Dumbbell Bench Press – Introduction
How to Bench Press with Dumbbells: Chest Exercise Guide + Workout
The barbell bench press is a classic move and one of the world’s favorite free-weight exercises.
Almost everyone who lifts weights has done the bench press, and many have an emotional connection with this popular chest builder.
Get any two gym goers together, and invariably one of them will ask, “So, how much do you bench?”
A big bench press can earn you serious bragging rights!
While there is no denying the universal appeal of the traditional bench press, it’s not without disadvantages.
For example, to do it safely, especially if you train to failure, you’ll need a power rack or a component spotter.
Getting stuck with a heavy weight on your chest is no laughing matter and can cause severe injury.
Also, the barbell bench press can be hard on the shoulders, especially for lifters with long arms and/or shallow chests.
Finally, like any lift, if you do it too often, the bench press can lose some of its potency.
Eventually, your body will adapt to the barbell bench press, and your progress will stall, limiting increases in strength and hypertrophy.
The good news is that switching to the bench press with dumbbells can save your shoulders and make your workouts more productive.
In this article, we tell you all you need to know about this effective upper body pushing exercise.
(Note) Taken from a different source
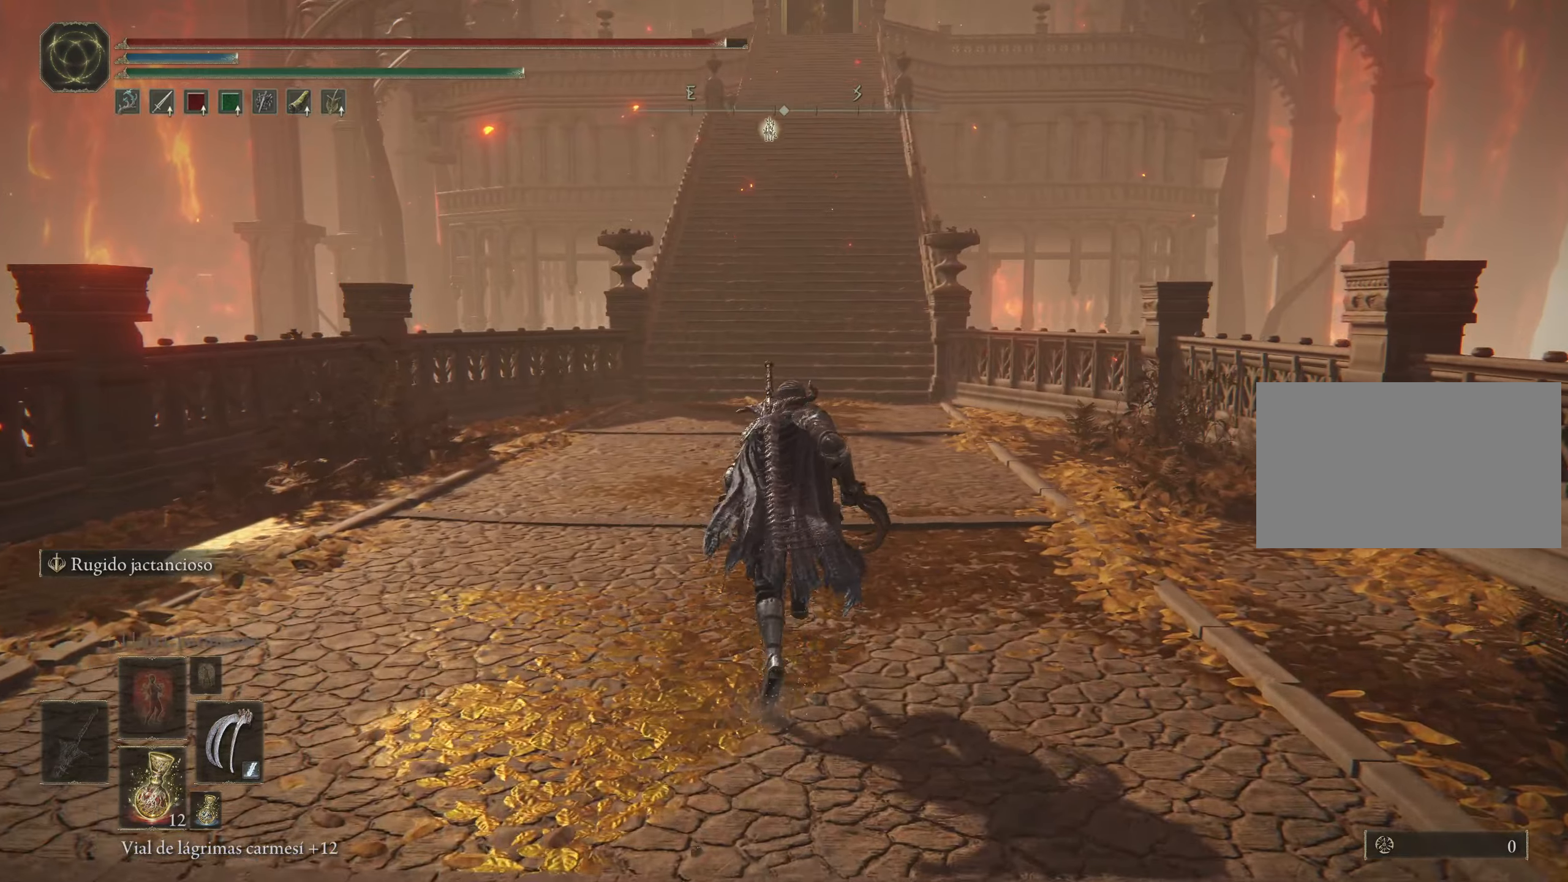
{"keys": ["space", "w"], "mouse": [], "events": []}
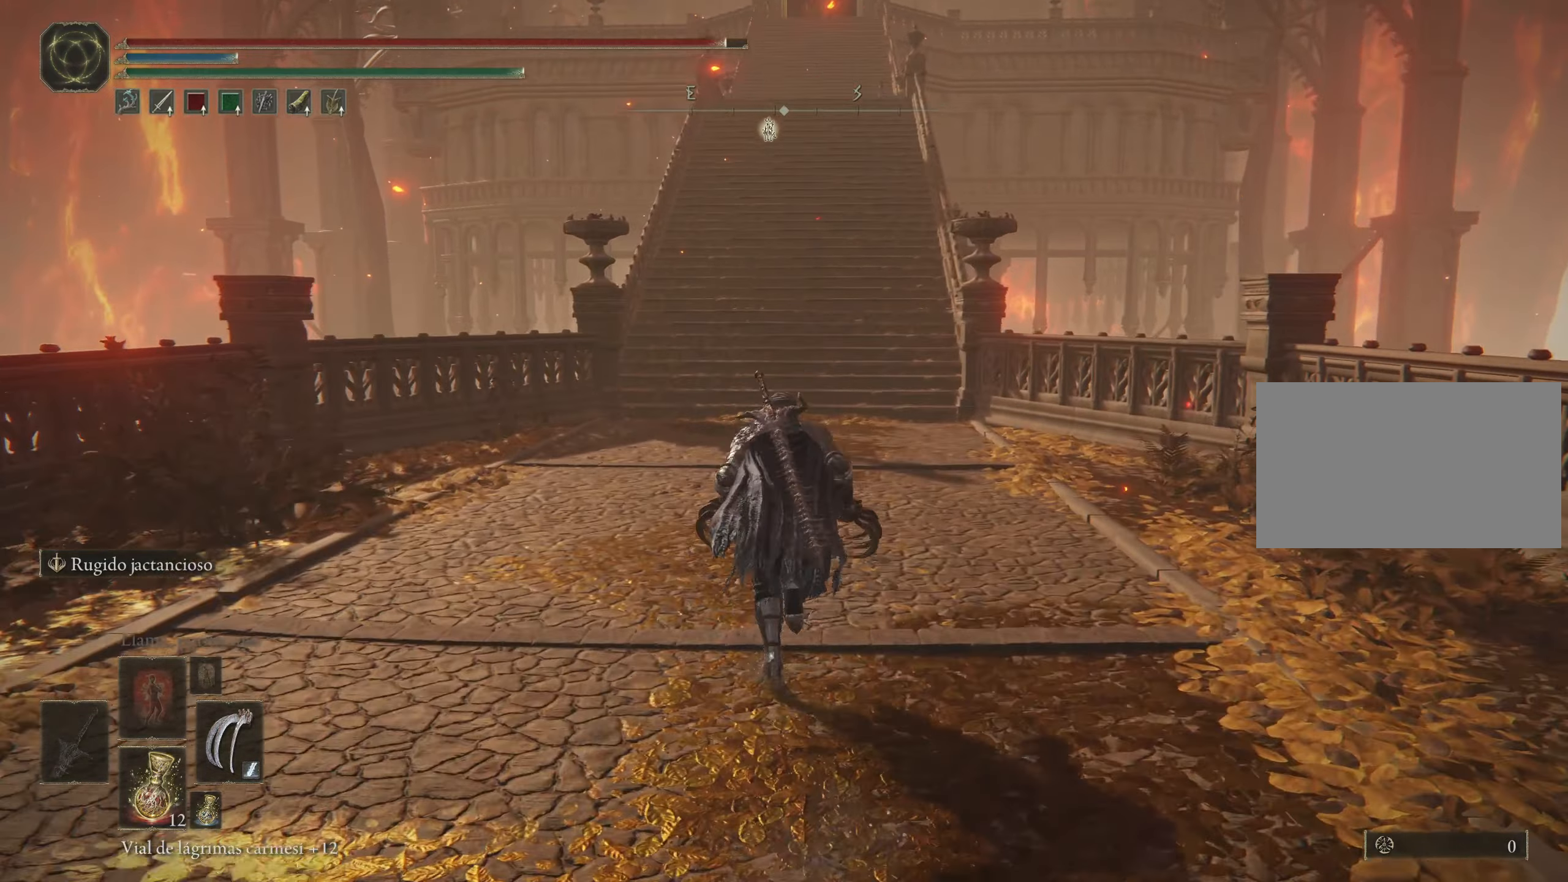
{"keys": ["space", "w"], "mouse": [], "events": []}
Bench Press with Dumbbells – Muscles Worked
The bench press with dumbbells, or dumbbell bench press as it’s more commonly known, is a fantastic compound exercise for building upper body strength.
That means it involves two or more joints and several muscles working together.
The primary muscles trained during the dumbbell bench press are:
Known as the pecs for short, these are your most prominent chest muscles.
The pectoral muscles are responsible for horizontal shoulder flexion, adduction, and medial rotation.
Pectoralis major chest muscle
The deltoids are your shoulder muscles.
There are three sets of muscle fibers, which are called heads: anterior (front), medial (middle), and posterior (rear).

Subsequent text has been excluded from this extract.